■ Exercise data ■
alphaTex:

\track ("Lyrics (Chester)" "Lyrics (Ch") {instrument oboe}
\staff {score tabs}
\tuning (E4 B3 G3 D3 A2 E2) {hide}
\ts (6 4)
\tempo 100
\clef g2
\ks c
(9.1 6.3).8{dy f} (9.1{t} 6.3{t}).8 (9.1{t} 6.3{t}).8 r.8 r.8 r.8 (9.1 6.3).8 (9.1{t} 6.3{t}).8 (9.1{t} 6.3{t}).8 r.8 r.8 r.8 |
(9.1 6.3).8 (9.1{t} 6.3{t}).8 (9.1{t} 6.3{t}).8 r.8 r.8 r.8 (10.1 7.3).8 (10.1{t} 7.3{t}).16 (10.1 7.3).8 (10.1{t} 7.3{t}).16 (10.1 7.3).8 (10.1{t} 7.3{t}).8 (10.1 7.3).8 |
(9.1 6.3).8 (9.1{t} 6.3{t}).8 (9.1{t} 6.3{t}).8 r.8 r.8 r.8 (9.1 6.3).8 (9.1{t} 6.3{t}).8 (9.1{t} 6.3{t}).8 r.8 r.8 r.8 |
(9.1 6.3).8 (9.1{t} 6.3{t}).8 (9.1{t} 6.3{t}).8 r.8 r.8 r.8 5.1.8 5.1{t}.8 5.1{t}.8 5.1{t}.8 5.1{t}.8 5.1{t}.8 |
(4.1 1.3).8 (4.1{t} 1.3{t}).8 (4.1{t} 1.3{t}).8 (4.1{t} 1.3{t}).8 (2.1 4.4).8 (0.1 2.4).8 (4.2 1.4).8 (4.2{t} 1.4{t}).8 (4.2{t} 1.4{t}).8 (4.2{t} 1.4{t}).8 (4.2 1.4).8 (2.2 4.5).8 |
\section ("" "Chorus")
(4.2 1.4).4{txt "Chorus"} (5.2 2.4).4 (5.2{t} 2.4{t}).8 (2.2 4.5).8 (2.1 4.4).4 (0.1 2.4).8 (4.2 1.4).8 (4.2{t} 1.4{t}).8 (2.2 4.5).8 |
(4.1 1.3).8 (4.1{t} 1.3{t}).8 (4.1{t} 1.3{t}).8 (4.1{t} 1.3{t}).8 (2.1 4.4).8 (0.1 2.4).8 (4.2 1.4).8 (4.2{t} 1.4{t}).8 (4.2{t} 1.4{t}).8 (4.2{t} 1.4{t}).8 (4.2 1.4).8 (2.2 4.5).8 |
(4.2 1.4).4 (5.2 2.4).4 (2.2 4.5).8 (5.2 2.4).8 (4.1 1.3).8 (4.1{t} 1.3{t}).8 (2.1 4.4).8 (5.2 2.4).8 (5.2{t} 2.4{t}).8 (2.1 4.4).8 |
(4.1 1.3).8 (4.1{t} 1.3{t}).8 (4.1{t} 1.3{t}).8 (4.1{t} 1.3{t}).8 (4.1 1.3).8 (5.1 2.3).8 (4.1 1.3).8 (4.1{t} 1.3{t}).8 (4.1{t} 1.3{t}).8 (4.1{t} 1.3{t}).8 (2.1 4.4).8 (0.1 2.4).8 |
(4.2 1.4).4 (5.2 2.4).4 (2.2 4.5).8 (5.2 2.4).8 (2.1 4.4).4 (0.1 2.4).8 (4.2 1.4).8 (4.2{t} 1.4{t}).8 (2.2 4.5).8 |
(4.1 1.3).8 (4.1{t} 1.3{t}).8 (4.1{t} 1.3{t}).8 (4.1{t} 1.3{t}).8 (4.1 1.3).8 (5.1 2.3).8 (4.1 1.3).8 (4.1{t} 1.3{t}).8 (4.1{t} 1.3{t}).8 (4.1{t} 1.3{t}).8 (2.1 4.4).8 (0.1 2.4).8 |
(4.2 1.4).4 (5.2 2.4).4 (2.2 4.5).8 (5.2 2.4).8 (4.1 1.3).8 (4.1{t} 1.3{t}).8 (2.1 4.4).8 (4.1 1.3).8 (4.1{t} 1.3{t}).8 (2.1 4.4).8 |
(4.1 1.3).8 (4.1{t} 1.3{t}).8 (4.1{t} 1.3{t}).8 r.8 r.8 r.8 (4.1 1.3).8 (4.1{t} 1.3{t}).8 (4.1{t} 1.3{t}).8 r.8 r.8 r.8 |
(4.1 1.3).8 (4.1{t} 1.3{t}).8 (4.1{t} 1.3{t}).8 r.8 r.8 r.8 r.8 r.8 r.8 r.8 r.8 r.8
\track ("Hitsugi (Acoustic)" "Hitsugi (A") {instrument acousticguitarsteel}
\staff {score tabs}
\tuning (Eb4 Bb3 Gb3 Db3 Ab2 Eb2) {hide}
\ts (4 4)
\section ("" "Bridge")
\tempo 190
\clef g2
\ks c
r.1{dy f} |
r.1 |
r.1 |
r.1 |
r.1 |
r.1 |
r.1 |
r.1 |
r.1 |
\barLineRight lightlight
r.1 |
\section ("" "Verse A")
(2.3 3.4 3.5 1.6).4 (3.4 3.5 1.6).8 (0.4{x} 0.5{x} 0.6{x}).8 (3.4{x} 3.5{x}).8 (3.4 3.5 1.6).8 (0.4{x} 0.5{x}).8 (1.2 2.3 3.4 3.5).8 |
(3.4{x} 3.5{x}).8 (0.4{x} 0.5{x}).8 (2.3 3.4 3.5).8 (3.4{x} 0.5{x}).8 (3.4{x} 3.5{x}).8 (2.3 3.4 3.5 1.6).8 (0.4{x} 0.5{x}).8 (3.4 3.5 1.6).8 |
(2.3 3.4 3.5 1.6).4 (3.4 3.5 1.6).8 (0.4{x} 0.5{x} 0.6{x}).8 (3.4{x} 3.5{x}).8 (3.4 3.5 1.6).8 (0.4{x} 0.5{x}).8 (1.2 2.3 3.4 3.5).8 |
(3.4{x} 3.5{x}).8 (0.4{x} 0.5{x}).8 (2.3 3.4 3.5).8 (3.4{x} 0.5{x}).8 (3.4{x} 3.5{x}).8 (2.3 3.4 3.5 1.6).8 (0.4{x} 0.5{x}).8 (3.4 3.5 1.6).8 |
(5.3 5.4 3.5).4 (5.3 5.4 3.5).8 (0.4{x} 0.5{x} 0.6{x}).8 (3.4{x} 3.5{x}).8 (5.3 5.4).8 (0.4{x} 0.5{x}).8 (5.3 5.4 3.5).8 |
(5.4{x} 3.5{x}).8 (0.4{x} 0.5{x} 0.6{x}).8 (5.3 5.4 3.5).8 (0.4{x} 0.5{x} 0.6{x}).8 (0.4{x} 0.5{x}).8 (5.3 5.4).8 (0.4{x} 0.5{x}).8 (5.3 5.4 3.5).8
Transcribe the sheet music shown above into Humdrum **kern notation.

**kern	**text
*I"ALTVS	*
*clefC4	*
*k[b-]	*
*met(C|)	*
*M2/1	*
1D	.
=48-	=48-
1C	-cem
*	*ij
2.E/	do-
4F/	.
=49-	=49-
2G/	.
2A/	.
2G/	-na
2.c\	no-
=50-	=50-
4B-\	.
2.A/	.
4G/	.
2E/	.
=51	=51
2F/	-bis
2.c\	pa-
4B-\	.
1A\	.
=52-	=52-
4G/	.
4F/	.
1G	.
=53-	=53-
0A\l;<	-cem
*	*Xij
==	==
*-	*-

■ Exercise instructions ■
Extract every line in the records above that contains the word "instrument".

■ Output ■
\track ("Lyrics (Chester)" "Lyrics (Ch") {instrument oboe}
\track ("Hitsugi (Acoustic)" "Hitsugi (A") {instrument acousticguitarsteel}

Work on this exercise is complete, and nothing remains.